An old friend from high school is a photographer, and I find myself often studying his pictures. How does a person, using a camera, create beauty? I’m sure that question opens up a whole can of worms, and blog posts from shutter geeks, but I study the pictures and wonder, could I do that? I seem to be on the search for beauty, and how to create it with my own hands, like a little girl with a brand new box of 64 Crayola Crayons. Surely, with that many colors, exactly the same height and sharpness, one could create something? But, like that little girl, there is much excitement over the tools, but little vision.

Maslow’s hierarchy doesn’t mention vision, but I wonder where it fits on the tiered pyramid.

How many folks driving home tonight through the forest of subdivision sameness are searching for a vision? A vision that will leap-frog them off the ash-heap of life, and up to the tower of self-actualization? How many blue-collar-white-collar-any-collar workers are driving home with that same feeling in their gut–there must be more than just this? In Maslow’s world there is, and though I realize his theories have been supplanted by others since 1943 (or thereabouts for when he wrote the paper on human motivation), I think the pyramid that followed his theory, resonates with most people because it is simply true. If bills must be paid, then I am working to pay them, not creating beautiful things. If safety is not secured (i.e. my employment is always fluctuating, or I live in a crummy part of town) then I am focused on creating a safe environment for myself. If I lack community, then establishing a community base is my focus. Once these things are in order, then I can create and in the process become self-actualized–if I am not dead already.
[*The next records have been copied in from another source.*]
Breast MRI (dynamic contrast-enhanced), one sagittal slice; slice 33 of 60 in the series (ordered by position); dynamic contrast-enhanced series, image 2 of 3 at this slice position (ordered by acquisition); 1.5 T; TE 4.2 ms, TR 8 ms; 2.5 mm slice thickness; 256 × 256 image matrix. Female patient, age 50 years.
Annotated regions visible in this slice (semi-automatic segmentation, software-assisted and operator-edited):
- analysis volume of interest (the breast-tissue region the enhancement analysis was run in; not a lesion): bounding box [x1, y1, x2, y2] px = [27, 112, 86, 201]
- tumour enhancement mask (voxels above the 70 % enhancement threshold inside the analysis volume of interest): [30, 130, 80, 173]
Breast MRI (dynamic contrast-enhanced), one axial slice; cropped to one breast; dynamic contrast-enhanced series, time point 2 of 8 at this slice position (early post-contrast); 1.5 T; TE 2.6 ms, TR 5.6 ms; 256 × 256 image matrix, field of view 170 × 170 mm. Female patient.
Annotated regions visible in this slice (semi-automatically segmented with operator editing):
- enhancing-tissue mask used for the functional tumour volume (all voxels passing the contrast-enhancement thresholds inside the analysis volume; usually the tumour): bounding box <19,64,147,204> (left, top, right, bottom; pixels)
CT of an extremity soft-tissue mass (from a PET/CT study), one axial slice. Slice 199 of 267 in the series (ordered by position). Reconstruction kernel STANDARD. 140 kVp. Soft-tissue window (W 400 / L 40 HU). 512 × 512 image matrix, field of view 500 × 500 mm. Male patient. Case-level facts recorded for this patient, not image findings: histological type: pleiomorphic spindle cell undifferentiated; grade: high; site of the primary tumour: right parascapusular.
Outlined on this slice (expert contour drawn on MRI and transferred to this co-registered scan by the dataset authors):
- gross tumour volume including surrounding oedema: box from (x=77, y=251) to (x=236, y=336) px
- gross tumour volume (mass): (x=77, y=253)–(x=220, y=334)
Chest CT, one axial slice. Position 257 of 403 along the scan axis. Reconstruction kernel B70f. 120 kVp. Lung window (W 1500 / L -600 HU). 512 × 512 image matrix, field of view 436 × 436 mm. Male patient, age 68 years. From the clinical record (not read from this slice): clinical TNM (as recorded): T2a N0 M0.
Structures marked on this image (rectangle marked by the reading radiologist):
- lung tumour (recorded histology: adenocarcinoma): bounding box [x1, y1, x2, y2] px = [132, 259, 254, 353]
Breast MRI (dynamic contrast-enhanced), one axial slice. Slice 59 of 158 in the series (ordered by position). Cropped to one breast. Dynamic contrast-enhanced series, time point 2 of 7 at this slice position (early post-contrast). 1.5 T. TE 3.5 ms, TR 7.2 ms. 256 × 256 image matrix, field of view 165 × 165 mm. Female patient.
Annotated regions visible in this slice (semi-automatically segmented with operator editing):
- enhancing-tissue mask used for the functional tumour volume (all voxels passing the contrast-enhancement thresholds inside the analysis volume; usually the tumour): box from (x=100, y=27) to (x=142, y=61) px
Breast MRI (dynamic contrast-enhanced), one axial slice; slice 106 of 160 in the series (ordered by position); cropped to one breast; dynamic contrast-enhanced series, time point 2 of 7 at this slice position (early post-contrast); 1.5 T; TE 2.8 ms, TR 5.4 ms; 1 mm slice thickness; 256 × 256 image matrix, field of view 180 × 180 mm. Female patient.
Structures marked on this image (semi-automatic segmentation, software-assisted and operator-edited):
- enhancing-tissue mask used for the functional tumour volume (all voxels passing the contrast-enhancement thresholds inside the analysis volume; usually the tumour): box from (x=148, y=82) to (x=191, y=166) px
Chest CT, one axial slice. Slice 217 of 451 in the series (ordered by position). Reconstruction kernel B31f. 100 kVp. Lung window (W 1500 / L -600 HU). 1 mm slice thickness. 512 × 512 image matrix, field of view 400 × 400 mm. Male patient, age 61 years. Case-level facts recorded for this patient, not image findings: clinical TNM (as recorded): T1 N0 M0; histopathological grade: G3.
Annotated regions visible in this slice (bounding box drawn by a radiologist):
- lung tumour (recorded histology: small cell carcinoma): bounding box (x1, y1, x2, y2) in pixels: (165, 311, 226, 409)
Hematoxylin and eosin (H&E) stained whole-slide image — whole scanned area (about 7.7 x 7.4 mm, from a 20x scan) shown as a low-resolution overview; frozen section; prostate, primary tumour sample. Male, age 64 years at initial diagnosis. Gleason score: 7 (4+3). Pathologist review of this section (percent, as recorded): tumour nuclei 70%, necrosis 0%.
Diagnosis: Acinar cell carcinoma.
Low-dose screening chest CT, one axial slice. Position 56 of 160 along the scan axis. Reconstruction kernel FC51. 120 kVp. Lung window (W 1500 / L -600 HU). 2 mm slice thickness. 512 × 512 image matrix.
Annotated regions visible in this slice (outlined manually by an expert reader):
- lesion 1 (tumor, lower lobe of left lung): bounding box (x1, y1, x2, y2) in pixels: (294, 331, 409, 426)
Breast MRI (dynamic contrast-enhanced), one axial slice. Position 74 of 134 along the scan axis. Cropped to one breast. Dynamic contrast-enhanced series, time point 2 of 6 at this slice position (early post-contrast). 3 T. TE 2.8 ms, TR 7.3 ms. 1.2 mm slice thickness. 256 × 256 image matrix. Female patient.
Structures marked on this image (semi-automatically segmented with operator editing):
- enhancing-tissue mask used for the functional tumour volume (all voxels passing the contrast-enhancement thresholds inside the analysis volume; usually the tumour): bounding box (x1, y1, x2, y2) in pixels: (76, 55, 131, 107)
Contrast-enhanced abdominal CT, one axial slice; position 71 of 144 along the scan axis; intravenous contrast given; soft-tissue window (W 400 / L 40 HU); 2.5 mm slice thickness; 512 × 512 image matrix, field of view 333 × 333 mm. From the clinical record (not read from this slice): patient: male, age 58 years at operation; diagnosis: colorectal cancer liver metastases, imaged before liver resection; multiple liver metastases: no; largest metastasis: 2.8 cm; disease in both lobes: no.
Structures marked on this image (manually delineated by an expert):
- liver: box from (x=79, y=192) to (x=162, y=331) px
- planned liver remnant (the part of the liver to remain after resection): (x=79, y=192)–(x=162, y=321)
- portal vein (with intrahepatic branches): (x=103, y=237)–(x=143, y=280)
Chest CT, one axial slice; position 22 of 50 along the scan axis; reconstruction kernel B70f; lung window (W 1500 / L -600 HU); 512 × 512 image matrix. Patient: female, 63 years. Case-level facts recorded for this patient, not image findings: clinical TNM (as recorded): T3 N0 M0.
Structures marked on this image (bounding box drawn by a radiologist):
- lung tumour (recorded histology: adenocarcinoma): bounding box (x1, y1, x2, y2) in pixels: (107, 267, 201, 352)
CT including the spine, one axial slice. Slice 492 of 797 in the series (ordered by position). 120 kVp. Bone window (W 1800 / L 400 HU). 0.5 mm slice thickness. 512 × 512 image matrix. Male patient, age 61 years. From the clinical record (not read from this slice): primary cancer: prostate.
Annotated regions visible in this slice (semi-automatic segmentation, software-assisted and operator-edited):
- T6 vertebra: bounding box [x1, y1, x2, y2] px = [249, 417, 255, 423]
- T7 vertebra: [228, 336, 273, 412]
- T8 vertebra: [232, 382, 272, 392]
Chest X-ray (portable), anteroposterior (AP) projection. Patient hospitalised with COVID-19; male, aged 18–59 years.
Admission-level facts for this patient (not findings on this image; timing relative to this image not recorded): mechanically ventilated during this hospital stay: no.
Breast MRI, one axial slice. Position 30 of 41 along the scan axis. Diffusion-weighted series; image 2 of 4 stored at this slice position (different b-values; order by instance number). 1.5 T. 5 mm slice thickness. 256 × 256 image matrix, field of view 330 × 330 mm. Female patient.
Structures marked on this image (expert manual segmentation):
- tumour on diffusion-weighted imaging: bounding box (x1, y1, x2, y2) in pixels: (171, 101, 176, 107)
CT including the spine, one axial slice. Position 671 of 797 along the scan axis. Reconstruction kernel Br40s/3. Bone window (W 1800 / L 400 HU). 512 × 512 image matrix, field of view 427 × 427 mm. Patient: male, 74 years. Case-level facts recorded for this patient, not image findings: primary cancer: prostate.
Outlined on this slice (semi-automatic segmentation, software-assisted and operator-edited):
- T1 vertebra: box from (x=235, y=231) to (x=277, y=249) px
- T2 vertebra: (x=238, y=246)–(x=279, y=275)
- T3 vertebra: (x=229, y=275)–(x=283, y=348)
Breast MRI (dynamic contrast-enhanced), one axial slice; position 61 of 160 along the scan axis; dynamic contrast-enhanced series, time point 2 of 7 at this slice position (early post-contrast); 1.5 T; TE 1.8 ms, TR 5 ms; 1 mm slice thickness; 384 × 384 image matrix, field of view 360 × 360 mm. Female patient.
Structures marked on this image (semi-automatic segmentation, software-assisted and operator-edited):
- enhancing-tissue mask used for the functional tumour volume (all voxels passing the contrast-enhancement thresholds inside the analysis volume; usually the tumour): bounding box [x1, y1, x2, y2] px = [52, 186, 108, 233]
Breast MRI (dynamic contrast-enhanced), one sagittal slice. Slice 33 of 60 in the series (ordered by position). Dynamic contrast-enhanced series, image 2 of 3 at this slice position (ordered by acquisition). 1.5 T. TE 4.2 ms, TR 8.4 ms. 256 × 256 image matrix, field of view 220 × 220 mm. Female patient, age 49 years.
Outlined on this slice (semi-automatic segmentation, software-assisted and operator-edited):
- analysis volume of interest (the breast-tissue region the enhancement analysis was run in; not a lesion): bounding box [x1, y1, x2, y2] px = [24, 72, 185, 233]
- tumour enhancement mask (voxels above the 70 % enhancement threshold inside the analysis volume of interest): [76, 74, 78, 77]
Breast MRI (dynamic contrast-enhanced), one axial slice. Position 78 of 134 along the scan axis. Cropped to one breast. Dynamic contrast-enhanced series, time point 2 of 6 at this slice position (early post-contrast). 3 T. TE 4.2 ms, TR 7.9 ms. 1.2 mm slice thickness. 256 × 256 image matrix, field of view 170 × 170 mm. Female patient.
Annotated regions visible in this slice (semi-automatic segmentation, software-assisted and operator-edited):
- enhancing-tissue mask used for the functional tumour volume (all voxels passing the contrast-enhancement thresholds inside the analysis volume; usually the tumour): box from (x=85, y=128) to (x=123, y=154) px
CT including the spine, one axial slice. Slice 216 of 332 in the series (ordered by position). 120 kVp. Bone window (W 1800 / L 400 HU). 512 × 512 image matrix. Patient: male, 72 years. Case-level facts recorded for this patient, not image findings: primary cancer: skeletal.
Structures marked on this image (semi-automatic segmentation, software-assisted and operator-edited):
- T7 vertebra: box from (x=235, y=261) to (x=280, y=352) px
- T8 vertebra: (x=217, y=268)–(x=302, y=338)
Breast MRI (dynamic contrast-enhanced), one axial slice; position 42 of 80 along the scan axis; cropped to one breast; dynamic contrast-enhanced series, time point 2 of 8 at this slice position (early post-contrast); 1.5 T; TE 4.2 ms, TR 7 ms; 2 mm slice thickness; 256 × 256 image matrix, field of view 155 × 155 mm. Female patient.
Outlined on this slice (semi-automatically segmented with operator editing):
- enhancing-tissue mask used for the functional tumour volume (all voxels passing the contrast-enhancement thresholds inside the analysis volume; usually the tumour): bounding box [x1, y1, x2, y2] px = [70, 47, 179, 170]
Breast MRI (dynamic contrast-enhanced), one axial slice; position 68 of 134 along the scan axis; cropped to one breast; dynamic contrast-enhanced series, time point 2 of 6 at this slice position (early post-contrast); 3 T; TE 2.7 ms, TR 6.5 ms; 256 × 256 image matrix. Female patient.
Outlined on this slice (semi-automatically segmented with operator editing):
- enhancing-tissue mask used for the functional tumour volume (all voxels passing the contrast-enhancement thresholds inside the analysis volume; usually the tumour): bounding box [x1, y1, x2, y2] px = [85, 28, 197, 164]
What is my point? Yes, you’re thinking, what is it?

Maslow’s heirarchy is missing God. It adds religion and morality, but lacks a personal relationship with the creator of the universe and oneself. Like the Tower of Babel, the climb up is motivated by a desire to understand and know ourselves better, but not necessarily to know God better. Maybe the self-actualization process is to find our own glory? And, therein lies the key to this dilemma.

Once, prior to becoming a Christian, a friend (who was a Christian) made the comment to me that we could do not do “it” (whatever the it of the moment was) without God. I understood the truth of that statement and have since known that all my endeavors must be guided by and entrusted to the One who has given me the desires of my heart (Psalm 37:4). So, if it is beauty I desire, and beauty I long to create, it matters not which tier I camp on, because God camps on them all.

In my job I see gardens that cost thousands to install, but sometimes I am honored to see a garden that cost nothing to install, yet like my friend and his camera, have captured beauty in a simple pot of begonias or hanging basket. Maslow must not have read 1 Corinthians Chapter One, where God tells us that he will make the foolish wise and the wise foolish. I take that to mean he can flip Maslow’s pyramid on its head and bring beauty forth from working hands and self-actualization to my garbage man (who, by the way, is always singing). So, I’ll not despair that the bottom rung seems so very far from beauty, but will look to my Lord and Savior and ask, where does beauty reside today, Lord?